• _Given passage_
┌──

The EP's first track, “Opening Night,” uses pan flute, mandolin, and the tune of Vivaldi’s “Spring-Allegro” to evoke springtime giddiness. Iron Age sounds coexist with modern rock, producing an off-kilter sensation to match the song’s out-there lyrics: “Shakespeare makes me happy! / Shakespeare makes me happy! / So happy, and I’m happy to be with you,” for example, or the other refrain, “Hamlet makes me happy! / Falstaff makes me happy!” For those willing to roll with the song’s zaniness, it feels like sunbathing in a meadow of tall grass that fortuitously has nothing itchy or poisonous lurking within. But for those less easily wooed, it probably sounds like the theme song to a medieval-themed children’s cartoon.

Other tracks on the EP sound less Renaissance and more like Green Album- and Blue Album-era Weezer. “Angels on Vacation” begins with an “Allelujah” chorus sung in the style of Queen, before morphing into a breezy tune reminiscent of “Island in the Sun.” It tells the story of two angels who take a vacation to Earth (exclaiming, “Halos off!”) and experience everything the planet has to offer, including hoodies, Coca-Cola, and a whale show. Its lyrics prompt a smile and capture the “optimistic sorrow” that Cuomo says thematically links the EP, like the moment the angels realize they love Earth and don’t want to return to heaven: “We’ll have a ball while we can / We don’t have to tell the big man / He wouldn’t understand,” and then later, “Don’t send me home.” The song is cheerful, but it leaves the listener unsettled and maybe a bit melancholy. There’s something very sad about a God who wouldn’t understand the fun of a whale show.

└──

• _About this task_
Please extend the EP review, picking up right after its last sentence. These entries come from a different source than the EP review.

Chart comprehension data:
┌──

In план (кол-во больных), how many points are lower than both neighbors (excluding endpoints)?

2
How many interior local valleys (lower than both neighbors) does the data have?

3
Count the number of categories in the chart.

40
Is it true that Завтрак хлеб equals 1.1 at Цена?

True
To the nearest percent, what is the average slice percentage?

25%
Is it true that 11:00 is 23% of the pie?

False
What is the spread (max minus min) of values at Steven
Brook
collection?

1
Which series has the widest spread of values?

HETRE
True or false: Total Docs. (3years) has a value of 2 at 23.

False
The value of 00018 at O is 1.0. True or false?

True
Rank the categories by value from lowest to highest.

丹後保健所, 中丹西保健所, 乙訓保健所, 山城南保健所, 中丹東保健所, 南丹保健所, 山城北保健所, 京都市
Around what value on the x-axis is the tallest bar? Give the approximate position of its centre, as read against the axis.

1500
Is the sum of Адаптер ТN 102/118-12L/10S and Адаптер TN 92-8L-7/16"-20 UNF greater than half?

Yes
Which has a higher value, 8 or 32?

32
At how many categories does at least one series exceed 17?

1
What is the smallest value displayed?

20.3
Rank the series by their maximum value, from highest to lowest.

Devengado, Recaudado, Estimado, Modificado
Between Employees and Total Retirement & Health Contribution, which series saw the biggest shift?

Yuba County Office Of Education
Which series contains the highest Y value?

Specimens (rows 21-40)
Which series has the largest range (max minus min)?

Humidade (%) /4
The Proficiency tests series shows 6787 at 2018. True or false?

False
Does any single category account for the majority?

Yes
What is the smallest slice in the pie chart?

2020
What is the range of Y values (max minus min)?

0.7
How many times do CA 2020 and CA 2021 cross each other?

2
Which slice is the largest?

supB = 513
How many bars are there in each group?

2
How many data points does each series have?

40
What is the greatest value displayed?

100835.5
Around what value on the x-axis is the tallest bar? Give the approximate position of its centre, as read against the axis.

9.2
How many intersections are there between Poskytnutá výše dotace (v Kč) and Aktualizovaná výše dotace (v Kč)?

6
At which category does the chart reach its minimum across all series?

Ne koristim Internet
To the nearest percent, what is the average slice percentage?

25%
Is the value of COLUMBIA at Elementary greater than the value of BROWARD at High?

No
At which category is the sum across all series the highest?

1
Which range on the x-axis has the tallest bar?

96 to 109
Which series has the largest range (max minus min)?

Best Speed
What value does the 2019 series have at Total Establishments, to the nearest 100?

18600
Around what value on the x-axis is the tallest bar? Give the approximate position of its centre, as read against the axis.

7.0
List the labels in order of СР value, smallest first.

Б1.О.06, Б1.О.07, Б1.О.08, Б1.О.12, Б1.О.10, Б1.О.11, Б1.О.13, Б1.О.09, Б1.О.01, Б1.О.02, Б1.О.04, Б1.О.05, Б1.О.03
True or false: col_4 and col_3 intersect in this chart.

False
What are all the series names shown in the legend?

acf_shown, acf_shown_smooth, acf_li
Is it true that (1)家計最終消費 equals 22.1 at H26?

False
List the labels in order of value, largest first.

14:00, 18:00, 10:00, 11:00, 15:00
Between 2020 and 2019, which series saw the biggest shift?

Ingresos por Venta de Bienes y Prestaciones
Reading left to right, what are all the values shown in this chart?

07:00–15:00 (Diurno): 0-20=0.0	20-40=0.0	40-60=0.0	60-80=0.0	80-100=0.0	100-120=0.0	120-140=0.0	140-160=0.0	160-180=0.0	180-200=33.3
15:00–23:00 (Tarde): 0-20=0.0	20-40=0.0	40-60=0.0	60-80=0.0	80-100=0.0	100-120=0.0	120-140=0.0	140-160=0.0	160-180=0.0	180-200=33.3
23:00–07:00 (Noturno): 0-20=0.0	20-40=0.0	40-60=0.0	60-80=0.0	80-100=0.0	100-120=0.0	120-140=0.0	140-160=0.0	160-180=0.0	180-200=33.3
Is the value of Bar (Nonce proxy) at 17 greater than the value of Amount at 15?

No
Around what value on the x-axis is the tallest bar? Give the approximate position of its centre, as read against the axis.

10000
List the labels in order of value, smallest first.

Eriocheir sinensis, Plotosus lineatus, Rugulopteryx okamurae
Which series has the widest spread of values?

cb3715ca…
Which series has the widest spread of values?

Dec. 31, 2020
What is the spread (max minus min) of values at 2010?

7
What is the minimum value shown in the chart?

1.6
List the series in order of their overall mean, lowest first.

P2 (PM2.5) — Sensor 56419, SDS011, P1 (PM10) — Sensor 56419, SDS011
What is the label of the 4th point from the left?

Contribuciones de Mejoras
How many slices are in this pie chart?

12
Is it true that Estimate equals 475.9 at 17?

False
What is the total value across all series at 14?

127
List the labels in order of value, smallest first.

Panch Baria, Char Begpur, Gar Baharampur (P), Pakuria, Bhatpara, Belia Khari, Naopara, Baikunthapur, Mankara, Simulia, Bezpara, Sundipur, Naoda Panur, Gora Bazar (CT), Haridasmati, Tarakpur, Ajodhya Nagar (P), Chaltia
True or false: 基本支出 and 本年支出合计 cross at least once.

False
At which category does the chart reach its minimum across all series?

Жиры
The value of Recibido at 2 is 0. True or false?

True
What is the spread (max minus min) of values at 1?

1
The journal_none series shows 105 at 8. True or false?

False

└──

• _Answer below_
Another track, “All This Love,” is both a celebration of socializing after pandemic lockdowns and Cuomo critiquing his own artistic shortcomings. He sings, “I forgot how to live, how to love, how to give / How to sing with a mask on my mouth,” before moving into, “Now I won’t be so precious about it… I got all this love that I’ve been saving up / Lemme let it out.” In an interview with NPR, Cuomo noted that, besides capturing the “incredible feeling of pent-up energy and wanting to express yourself and go out and be social,” the song is also about his own “tendency to be too intellectual and not instinctual enough about art.”

He told NPR that as a teenager he was very interested in music theory and classical music, but told himself, “Wait a minute, that’s not cool. You’re not supposed to study music theory if you’re a rock musician.” Cuomo added that these days, “I’ve really found a great balance and am feeling more instinctual than ever—at the same time, I have tons of spreadsheets and computer programs that I’ve written to help me along. I’m firing on all cylinders, for sure.”

Looking ahead to the next three SZNZ EPs, Cuomo has given fans some idea of what to expect, but many of the songs are yet to be recorded. The sound of Summer is still a question mark, but according to Weezerpedia (the band’s Wikipedia-style web platform built and operated by Cuomo), it will likely have Daniel Omelio (who goes by the stage name “Robopop”) as its producer. Judging by Robopop’s past collaborations with Maroon 5 and Lana Del Rey, Summer  could be an indie rock album, with songs that are equal parts dreamy, beat-driven, and whimsical. Autumn, Cuomo said on The Strombo Show, will incorporate the “dance-rock” aesthetic of artists like Franz Ferdinand and the Strokes, and Winter will move into 1990s-style sad-boy-singer-songwriter-starving-artist territory, with songs categorized by “lots of loss and despair.”  

It's a good year for Weezer fans, with three EPs coming down the pike. In the meantime, if upon first listen, the Benadryl-caffeine sensation put you firmly in the “hate it” camp, perhaps give Spring one more chance. Sometimes you need to hear “Shakespeare makes me happy!” (sung over pan pipes and electric guitar) a few times before you start to believe it.